▶ **Passage sélectionné**:
::::::::
Une autrice à suivre... 8 étoiles

Les éditions Agullo, désormais spécialisées dans la littérature européenne, nous présentent une nouvelle autrice italienne, dont elles publient avec « Rien pour Elle » le premier roman. Le personnage principal en est une femme et quelle femme ! Tullia naît dans une famille romaine modeste – la lectrice que je suis n’a pu s’empêcher de se la visualiser dans un film de Rossellini – mais plutôt heureuse, avant que tout ne vire au cauchemar, d’abord à cause de la guerre (le roman commence dans les années 1940) puis, surtout, avec la mort du père. Car la mère, Rosa, de cette fratrie de cinq est pour le moins instable : cruelle, incapable de témoigner de l’affection à ses rejetons. Sa seule préoccupation est de compter inlassablement, impitoyablement, les maigres sous que ses enfants lui rapportent chaque soir, au terme de journées harassantes à arpenter la ville afin de vendre qui de la petite bijouterie, qui du matériel pour les coiffeurs. Par chance, Tullia a pour elle un caractère bien trempé et parvient à quitter le nid familial pour aller gagner sa vie – toujours à la dure – de son côté.
Sa vie sera faite en grande partie d’emplois pénibles et auxquels elle ne trouve pas de sens, sans amis, entre de nombreuses brimades (sa mère, ses employeurs, ses collègues, les hommes et même ses frères) et quelques brefs épisodes où elle-même reconnaît le bonheur.
N’allez pas croire pour autant que Lara Mancini se complaît dans le misérabilisme. C’est tout le contraire. À l’instar de sa protagoniste, l’écriture est sèche, voire dure (peut-être même un peu trop). Et le parcours de cette femme à la fois ordinaire et extraordinaire force l’admiration. Une autrice à suivre.
::::::::
▶ **Données fournies**:

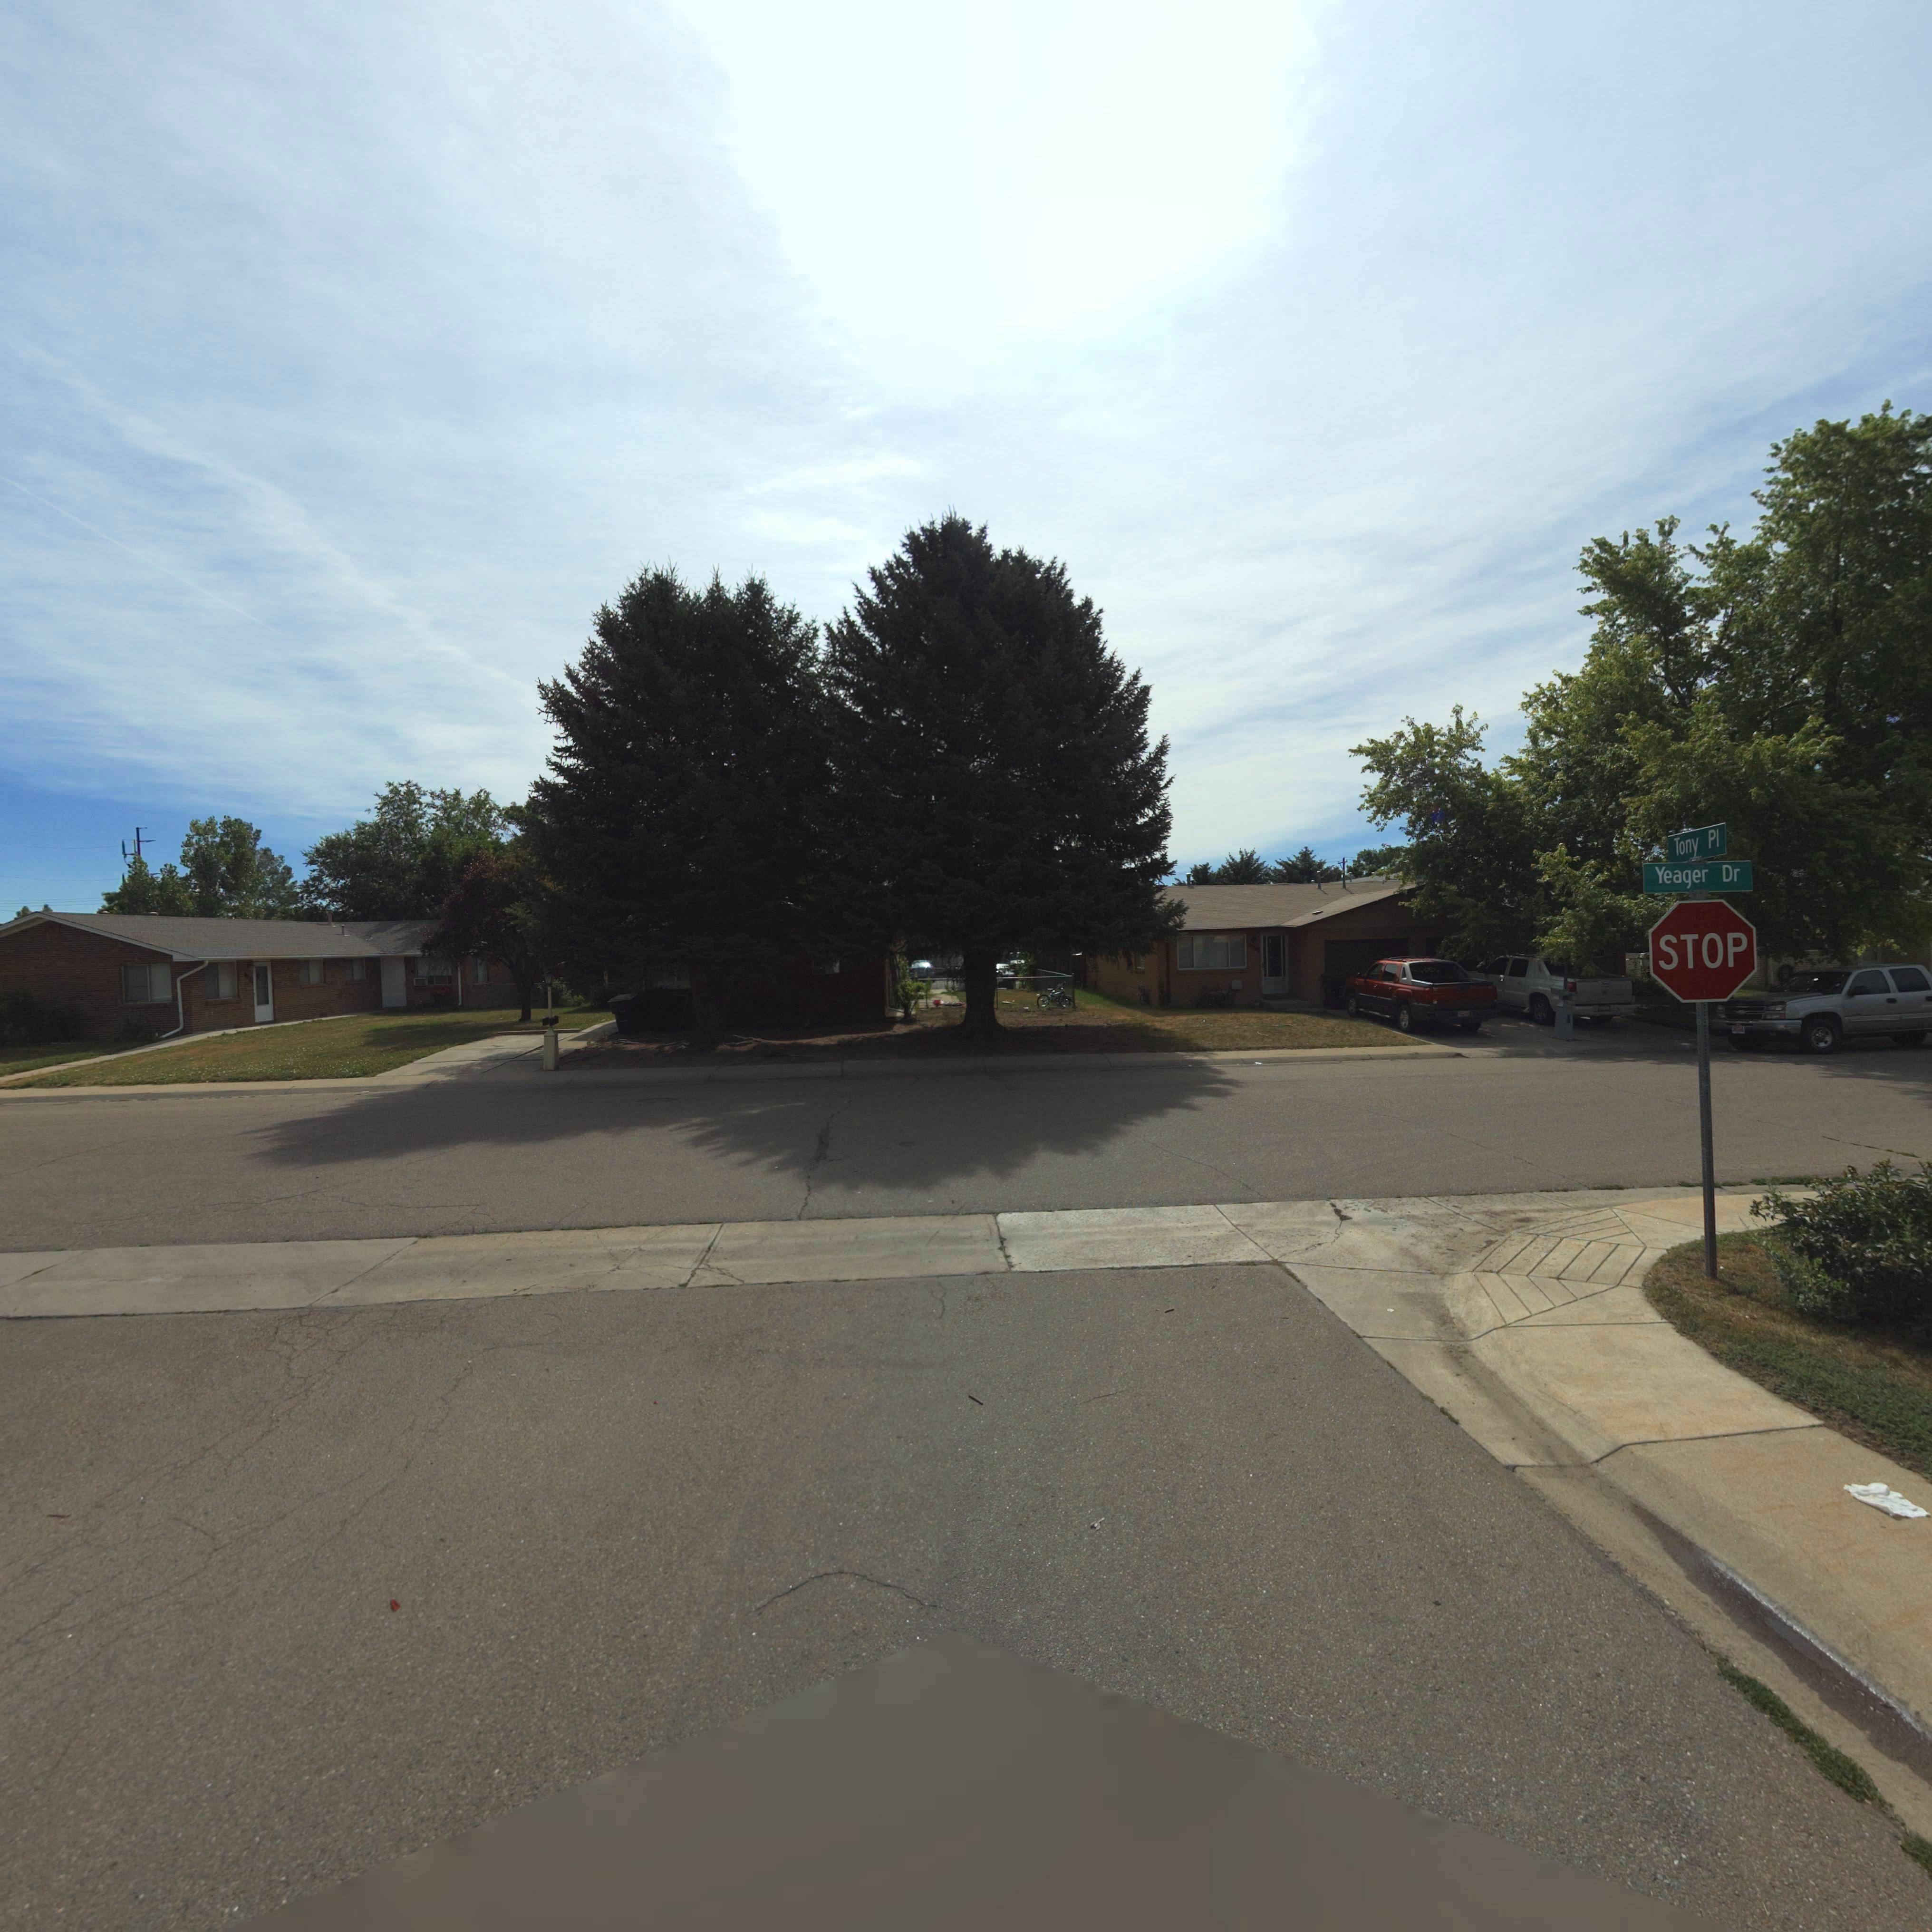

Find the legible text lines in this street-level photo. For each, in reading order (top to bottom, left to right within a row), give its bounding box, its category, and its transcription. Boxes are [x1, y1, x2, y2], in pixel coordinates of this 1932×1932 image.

[1673, 828, 1719, 858] StreetName: Tony Pl
[1654, 864, 1740, 889] StreetName: Yeager Dr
::::::::
▶ **Consignes de travail**:
**a)** Résumez en deux phrases la critique du roman « Rien pour Elle ».
**b)** Recopiez dans la critique le passage qui commence par « Sa vie sera » et se poursuit jusqu'à « l’admiration. Une autrice à suivre. ».
Les données n'interviennent pas dans ce travail.

▶ **Réponses par tâche**:
**a)** Premier roman de l'Italienne Lara Mancini publié par les éditions Agullo, le livre suit Tullia, née dans une famille romaine modeste dont la vie vire au cauchemar avec la guerre puis la mort du père. Livrée à une mère cruelle, elle quitte le nid familial pour une existence d'emplois pénibles, de brimades et de rares moments de bonheur, racontée sans misérabilisme d'une écriture sèche, voire dure, dans un parcours qui force l'admiration.

**b)**
Sa vie sera faite en grande partie d’emplois pénibles et auxquels elle ne trouve pas de sens, sans amis, entre de nombreuses brimades (sa mère, ses employeurs, ses collègues, les hommes et même ses frères) et quelques brefs épisodes où elle-même reconnaît le bonheur.
N’allez pas croire pour autant que Lara Mancini se complaît dans le misérabilisme. C’est tout le contraire. À l’instar de sa protagoniste, l’écriture est sèche, voire dure (peut-être même un peu trop). Et le parcours de cette femme à la fois ordinaire et extraordinaire force l’admiration. Une autrice à suivre.